● Problem to work on
Rewrite the lines below with every "comments" changed to "replies", keeping everything else the same. Omit the pictures from your answer.

● Transcribed page text
============================================================

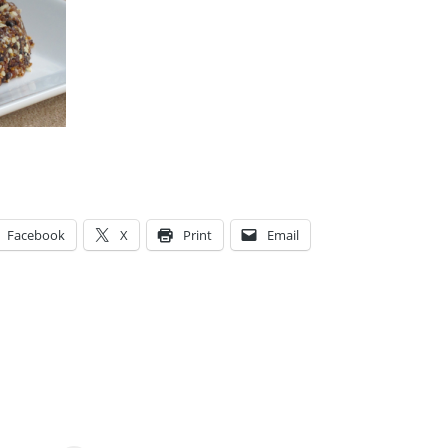
Facebook
X
Print
Email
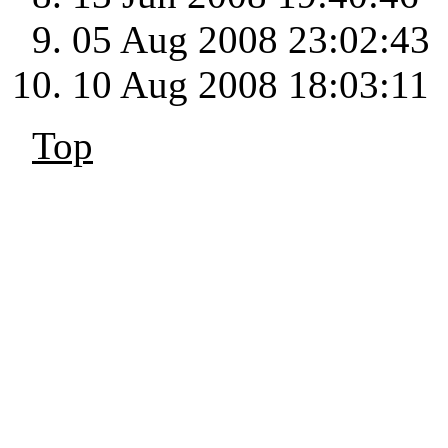
05 Aug 2008 23:02:43
10 Aug 2008 18:03:11
Top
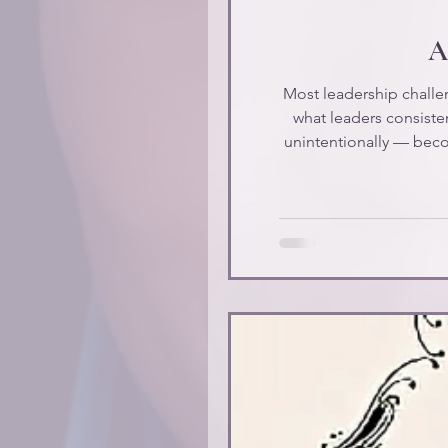
At
Most leadership challen
what leaders consiste
unintentionally — beco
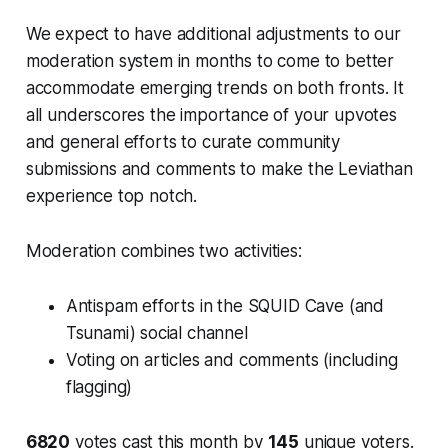
We expect to have additional adjustments to our
moderation system in months to come to better
accommodate emerging trends on both fronts. It
all underscores the importance of your upvotes
and general efforts to curate community
submissions and comments to make the Leviathan
experience top notch.
Moderation combines two activities:
Antispam efforts in the SQUID Cave (and
Tsunami) social channel
Voting on articles and comments (including
flagging)
6820
votes cast this month by
145
unique voters.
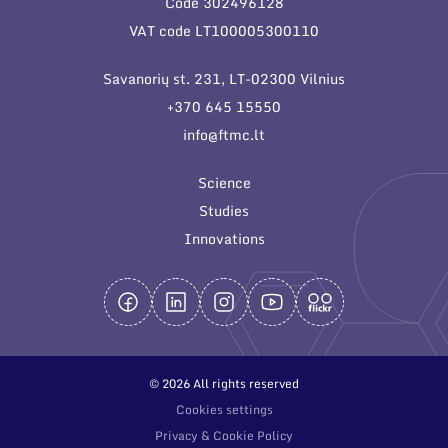
Code 302496128
General contacts
VAT code LT100005300110
Administration
Savanorių st. 231, LT-02300 Vilnius
Employee contacts
+370 645 15550
info@ftmc.lt
Science
Studies
Innovations
© 2026 All rights reserved
Cookies settings
Privacy & Cookie Policy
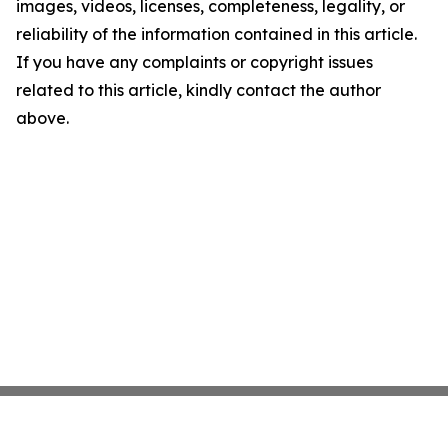
images, videos, licenses, completeness, legality, or
reliability of the information contained in this article.
If you have any complaints or copyright issues
related to this article, kindly contact the author
above.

============================================================

● Written solution
Facebook
X
Print
Email
05 Aug 2008 23:02:43
10 Aug 2008 18:03:11
Top
At
Most leadership challen
what leaders consiste
unintentionally — beco
We expect to have additional adjustments to our
moderation system in months to come to better
accommodate emerging trends on both fronts. It
all underscores the importance of your upvotes
and general efforts to curate community
submissions and replies to make the Leviathan
experience top notch.
Moderation combines two activities:
Antispam efforts in the SQUID Cave (and
Tsunami) social channel
Voting on articles and replies (including
flagging)
6820
votes cast this month by
145
unique voters.
Code 302496128
General contacts
VAT code LT100005300110
Administration
Savanorių st. 231, LT-02300 Vilnius
Employee contacts
+370 645 15550
info@ftmc.lt
Science
Studies
Innovations
© 2026 All rights reserved
Cookies settings
Privacy & Cookie Policy
images, videos, licenses, completeness, legality, or
reliability of the information contained in this article.
If you have any complaints or copyright issues
related to this article, kindly contact the author
above.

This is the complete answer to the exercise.